Maybe you could obfuscate software eventually, but we don't have practical efficiency even for tiny circuits. It's a bit like saying how fully homomorphic encryption allows you to securely run "software" on someone else's computer: theoretically maybe yes, but in practice it's used within software to run very specific computations.
Why? It's not a trash title. Explain yourself, and give us some substance instead of being inflammatory.
Indistinguishability obfuscation (plus one-way functions) implies basically every cryptographic primitive there is, including public key encryption, NIZKs, and MPC. It gets close to giving us FHE (open question, I think). In some sense it is a "unifying primitive". Absolutely a holy grail to cryptographers, even if it isn't for you.

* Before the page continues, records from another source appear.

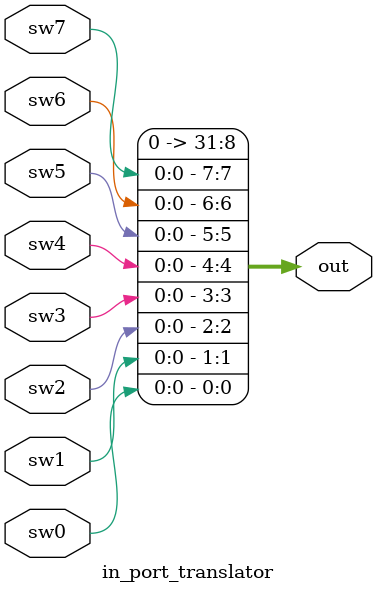
<source format=v>
module in_port_translator (sw7,sw6,sw5,sw4,sw3,sw2,sw1,sw0,out);
	input sw7,sw6,sw5,sw4,sw3,sw2,sw1,sw0;
	output [31:0] out;

	assign out[31:8] = 24'h000;
	assign out[7] = sw7;
	assign out[6] = sw6;
	assign out[5] = sw5;
	assign out[4] = sw4;
	assign out[3] = sw3;
	assign out[2] = sw2;
	assign out[1] = sw1;
	assign out[0] = sw0;
endmodule

</source>
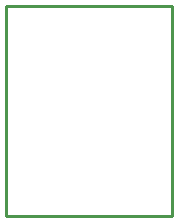
<source format=gm1>
G04*
G04 #@! TF.GenerationSoftware,Altium Limited,Altium Designer,22.2.1 (43)*
G04*
G04 Layer_Color=16711935*
%FSLAX25Y25*%
%MOIN*%
G70*
G04*
G04 #@! TF.SameCoordinates,2C4712D0-D379-43B9-8980-4D05732A6765*
G04*
G04*
G04 #@! TF.FilePolarity,Positive*
G04*
G01*
G75*
%ADD11C,0.01000*%
D11*
X5500Y10500D02*
Y80500D01*
X61000D01*
Y10500D02*
Y80500D01*
X5500Y10500D02*
X61000D01*
M02*

</source>
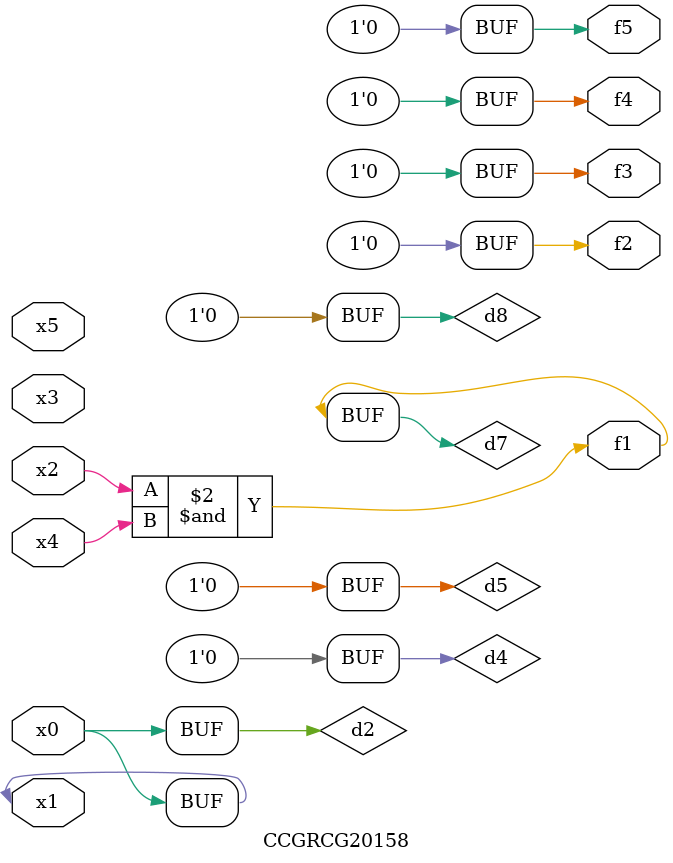
<source format=v>
module CCGRCG20158(
	input x0, x1, x2, x3, x4, x5,
	output f1, f2, f3, f4, f5
);

	wire d1, d2, d3, d4, d5, d6, d7, d8, d9;

	nand (d1, x1);
	buf (d2, x0, x1);
	nand (d3, x2, x4);
	and (d4, d1, d2);
	and (d5, d1, d2);
	nand (d6, d1, d3);
	not (d7, d3);
	xor (d8, d5);
	nor (d9, d5, d6);
	assign f1 = d7;
	assign f2 = d8;
	assign f3 = d8;
	assign f4 = d8;
	assign f5 = d8;
endmodule

</source>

In fact, the article is only about indistinguishability obfuscation. What is mostly discussed in this thread is the notion of virtual black box obfuscation (VBB). VBB has been proven to be impossible in the general case (see https://www.wisdom.weizmann.ac.il/~oded/PS/obf4.pdf). There are a few special programs where VBB is feasible, such as point functions, but in general in cannot be achieved.
Indistinguishability obfuscation (iO) means that if you obfuscate two programs that compute the same function, then you cannot distinguish them. Or put in different words, if you get two obfuscated programs, then there is no better way than random guessing (except for a factor that is negligible in some security parameter) to find out if they stem from the same original program.